Grieb v. Department of Liquor Control

90 N.E.2d 691 | Ohio | 1950

In our opinion, the lower courts decided the instant controversy correctly.

Although Grieb's license to sell and dispense alcoholic beverages was revoked because he was found to have violated certain provisions of the General Code, this does not alter the fact that the spirituous liquors he owned at the time of the revocation of his permit were legally manufactured and acquired, and were not a nuisance per se. He had a property right therein which could not be taken away without judicial inquiry and determination.

In other words, intoxicating liquors which have been lawfully obtained and are lawfully possessed are not a nuisance in themselves; they are property entitled to treatment as such and the possessor thereof may not be deprived of them without due process of law.

The authorities sustaining the above propositions are many; a few of them are as follows:

8 Ohio Jurisprudence, 715, 716, Sections 597, 598 and *81 599; 48 Corpus Juris Secundum, 740, "Intoxicating Liquors," Section 488; Corneli v. Moore, Collector, 267 F., 456, affirmed257 U.S. 491, 66 L. Ed., 332, 42 S. Ct., 176; McKown v. City ofAtlanta, 184 Ga. 221, 190 S.E. 571; People v. Marquis,291 Ill. 121, 125 N.E. 757, 8 A.L.R., 874; Preston v. Drew,33 Maine, 558; State v. Friedman, 98 N.J.L. 577, 120 A. 8, affirmed 98 N.J.L. 577, 120 A. 9.

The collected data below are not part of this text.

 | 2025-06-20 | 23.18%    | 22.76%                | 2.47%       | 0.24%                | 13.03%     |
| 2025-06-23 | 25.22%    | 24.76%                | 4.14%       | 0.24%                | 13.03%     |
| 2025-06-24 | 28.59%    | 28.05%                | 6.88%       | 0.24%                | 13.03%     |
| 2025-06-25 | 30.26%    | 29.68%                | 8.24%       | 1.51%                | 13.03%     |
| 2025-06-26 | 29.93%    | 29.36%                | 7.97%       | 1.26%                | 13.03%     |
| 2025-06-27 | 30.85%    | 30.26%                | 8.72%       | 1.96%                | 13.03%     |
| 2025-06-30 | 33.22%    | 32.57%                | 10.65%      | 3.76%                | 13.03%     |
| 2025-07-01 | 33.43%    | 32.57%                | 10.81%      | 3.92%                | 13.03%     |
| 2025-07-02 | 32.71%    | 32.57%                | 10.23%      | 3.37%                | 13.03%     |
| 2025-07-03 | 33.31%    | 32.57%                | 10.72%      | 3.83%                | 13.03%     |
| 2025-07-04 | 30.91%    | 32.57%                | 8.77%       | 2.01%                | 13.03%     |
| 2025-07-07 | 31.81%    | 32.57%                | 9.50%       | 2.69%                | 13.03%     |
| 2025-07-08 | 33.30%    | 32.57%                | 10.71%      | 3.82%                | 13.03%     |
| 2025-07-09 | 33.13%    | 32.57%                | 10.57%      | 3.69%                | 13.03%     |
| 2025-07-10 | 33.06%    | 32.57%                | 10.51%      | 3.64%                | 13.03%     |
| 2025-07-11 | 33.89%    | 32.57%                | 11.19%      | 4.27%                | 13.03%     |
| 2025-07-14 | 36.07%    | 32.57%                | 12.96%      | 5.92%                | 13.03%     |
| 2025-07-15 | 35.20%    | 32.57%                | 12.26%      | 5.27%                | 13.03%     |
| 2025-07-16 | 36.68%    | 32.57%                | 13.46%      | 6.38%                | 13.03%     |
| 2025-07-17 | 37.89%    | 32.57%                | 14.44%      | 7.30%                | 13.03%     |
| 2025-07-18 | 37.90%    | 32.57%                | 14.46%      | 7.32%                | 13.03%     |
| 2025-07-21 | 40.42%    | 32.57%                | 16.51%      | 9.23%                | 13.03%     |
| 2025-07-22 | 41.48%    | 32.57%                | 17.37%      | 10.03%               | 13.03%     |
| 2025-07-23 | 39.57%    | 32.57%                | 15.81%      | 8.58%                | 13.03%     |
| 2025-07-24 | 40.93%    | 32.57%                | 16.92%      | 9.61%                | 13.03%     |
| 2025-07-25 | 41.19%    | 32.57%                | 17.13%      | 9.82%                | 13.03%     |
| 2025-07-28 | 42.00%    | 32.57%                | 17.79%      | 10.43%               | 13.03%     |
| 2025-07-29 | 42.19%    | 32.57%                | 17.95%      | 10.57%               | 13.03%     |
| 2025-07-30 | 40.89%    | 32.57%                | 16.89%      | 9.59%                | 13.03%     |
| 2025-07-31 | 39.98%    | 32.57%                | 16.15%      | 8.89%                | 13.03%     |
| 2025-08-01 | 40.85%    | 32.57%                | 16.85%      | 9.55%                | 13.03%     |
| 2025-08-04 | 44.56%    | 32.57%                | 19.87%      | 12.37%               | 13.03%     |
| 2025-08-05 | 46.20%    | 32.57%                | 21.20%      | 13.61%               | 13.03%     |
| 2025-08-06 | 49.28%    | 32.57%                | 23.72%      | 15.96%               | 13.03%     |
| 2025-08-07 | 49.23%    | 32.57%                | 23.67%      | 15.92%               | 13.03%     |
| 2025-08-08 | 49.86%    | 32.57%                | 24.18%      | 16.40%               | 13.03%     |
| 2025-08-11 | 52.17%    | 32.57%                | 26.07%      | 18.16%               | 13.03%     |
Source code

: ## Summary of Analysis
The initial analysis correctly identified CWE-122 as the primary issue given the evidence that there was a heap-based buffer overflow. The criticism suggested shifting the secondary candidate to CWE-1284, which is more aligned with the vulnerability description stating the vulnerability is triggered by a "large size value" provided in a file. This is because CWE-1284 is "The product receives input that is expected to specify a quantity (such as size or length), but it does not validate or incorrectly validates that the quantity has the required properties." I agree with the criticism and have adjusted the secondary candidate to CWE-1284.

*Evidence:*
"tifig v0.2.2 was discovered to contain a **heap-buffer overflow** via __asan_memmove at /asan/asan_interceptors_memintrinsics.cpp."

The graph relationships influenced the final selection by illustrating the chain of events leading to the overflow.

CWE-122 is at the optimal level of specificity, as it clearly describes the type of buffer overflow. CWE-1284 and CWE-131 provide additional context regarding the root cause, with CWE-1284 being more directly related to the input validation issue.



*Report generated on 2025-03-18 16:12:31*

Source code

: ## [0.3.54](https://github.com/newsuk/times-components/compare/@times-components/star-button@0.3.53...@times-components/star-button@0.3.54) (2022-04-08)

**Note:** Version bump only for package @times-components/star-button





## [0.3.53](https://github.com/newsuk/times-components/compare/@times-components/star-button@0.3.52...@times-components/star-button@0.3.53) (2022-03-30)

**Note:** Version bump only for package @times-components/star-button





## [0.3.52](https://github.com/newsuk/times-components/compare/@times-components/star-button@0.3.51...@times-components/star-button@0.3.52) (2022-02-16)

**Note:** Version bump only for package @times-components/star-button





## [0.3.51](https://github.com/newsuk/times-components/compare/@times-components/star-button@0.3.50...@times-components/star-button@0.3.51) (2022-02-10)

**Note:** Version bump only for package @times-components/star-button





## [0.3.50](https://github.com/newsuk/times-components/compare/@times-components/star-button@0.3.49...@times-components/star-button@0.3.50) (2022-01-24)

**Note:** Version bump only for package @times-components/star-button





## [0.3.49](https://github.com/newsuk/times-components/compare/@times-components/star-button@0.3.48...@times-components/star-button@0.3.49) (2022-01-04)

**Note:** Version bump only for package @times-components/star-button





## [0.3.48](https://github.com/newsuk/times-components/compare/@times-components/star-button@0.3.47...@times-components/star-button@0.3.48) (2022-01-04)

It is to be remembered that there is a clear cut distinction between that class of articles which have been declared unlawful and a public nuisance by statute and may be seized and disposed of forthwith and the class of property which is lawful in its ordinary and proper use and becomes contraband only when used in an unlawful manner and where there is a determination to that effect in a court of competent jurisdiction. See Wagner v.Upshur, 95 Md. 519, 52 A. 509, 93 Am. St. Rep., 412.

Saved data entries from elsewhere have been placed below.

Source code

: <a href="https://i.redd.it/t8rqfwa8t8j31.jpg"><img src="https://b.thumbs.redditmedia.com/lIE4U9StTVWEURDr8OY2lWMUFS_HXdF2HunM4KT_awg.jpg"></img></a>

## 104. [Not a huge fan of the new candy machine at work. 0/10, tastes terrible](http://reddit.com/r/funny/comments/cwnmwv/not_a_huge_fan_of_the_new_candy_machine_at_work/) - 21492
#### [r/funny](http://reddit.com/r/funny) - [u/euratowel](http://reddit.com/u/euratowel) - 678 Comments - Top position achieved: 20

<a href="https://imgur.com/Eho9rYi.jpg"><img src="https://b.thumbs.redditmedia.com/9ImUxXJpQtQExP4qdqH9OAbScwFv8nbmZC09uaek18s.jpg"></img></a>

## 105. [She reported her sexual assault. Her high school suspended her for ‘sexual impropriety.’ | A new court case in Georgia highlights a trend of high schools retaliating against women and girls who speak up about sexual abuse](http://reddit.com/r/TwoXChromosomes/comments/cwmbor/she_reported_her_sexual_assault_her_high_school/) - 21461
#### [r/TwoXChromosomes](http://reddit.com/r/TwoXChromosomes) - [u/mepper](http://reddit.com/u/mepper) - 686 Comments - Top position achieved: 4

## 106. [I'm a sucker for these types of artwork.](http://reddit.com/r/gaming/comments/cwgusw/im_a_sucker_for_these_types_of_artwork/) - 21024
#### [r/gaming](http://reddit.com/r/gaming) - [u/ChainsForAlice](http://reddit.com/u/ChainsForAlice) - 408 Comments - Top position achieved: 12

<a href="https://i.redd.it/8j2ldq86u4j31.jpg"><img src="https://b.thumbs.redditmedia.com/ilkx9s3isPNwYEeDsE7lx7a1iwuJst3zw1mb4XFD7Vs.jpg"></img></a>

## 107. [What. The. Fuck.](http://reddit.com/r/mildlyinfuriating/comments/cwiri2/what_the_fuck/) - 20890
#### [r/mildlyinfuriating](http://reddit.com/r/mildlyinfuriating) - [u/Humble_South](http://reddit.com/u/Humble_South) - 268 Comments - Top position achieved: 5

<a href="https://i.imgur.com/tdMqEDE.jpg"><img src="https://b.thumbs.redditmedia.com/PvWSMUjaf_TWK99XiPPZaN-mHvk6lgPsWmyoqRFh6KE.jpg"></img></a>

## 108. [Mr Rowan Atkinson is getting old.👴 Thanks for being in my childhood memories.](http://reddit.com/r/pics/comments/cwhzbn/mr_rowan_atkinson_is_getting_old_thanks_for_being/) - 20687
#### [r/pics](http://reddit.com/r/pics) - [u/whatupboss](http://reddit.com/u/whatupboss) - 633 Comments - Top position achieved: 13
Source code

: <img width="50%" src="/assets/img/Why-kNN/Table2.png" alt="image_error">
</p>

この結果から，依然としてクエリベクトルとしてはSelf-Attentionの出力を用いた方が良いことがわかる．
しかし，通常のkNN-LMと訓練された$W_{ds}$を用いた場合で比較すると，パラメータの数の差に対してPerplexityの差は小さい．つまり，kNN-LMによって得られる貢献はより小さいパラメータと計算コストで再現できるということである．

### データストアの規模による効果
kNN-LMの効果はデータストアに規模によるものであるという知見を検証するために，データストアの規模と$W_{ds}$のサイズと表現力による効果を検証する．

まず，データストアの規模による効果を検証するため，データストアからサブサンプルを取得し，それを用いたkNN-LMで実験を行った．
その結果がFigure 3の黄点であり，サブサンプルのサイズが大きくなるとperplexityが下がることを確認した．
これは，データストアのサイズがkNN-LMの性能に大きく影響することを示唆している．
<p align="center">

The above distinction is illustrated in the so-called "fish net" cases — Edson v. Crangle, 62 Ohio St. 49, 56 N.E. 647 andState v. French, 71 Ohio St. 186, 202, 73 N.E. 216, 217, 104 Am. St. Rep., 770. Compare In re Estate of Weisenberg, 147 Ohio St. 152, 70 N.E.2d 269.

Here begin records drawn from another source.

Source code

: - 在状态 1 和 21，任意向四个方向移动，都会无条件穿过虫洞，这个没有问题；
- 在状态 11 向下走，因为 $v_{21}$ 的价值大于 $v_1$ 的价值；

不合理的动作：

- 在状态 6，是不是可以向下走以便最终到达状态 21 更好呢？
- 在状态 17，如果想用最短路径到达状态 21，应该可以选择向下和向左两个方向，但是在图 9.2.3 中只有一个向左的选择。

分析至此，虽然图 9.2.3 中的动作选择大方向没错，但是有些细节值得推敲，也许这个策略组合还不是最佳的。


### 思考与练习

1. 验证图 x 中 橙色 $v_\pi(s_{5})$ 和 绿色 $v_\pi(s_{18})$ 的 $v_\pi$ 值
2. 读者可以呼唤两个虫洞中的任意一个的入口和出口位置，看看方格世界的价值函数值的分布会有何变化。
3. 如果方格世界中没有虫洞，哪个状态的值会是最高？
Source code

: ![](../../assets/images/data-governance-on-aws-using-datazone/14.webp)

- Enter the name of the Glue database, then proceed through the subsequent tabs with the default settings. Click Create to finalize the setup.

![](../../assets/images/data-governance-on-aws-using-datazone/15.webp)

Due process of law as guaranteed by the federal and state constitutions requires "some legal procedure in which the person proceeded against if he is to be concluded thereby, shall have an opportunity to defend himself." State, ex rel. Hoel, Pros.Atty., v. Brown, 105 Ohio St. 479, 486, 138 N.E. 230, 232.

In the last cited case, it is stated in the third paragraph of the syllabus:

"What the constitution grants, no statute may take away."

Notwithstanding the police power of the state is extensive, it cannot be exercised arbitrarily and unreasonably to affect or unduly interfere with personal *82 rights or private property. See Mirick v. Gims, Treas., 79 Ohio St. 174,178, 179, 86 N.E. 880, 881, 20 L.R.A. (N.S.), 42; Cityof Cincinnati v. Correll, 141 Ohio St. 535, 49 N.E.2d 412.

We conclude therefore that Section 6064-28, General Code, which authorizes the Department of Liquor Control to summarily seize alcoholic beverages which are found on the premises covered by a revoked or cancelled permit, and that part of Section 6064-40, General Code, which provides for the destruction or disposition of lawfully held alcoholic liquors, without compensation to the owner, are unconstitutional and of no effect, for the reason that they permit and sanction the taking and disposal of private property without due process of law, and without compensation, in violation of Sections 16 and 19, Article I of the Constitution of Ohio and Section 1 of the Fourteenth Amendment to the Constitution of the United States.

The judgment of the Court of Appeals is affirmed.

Judgment affirmed.

WEYGANDT, C.J., MATTHIAS, HART, STEWART, TURNER and TAFT, JJ., concur.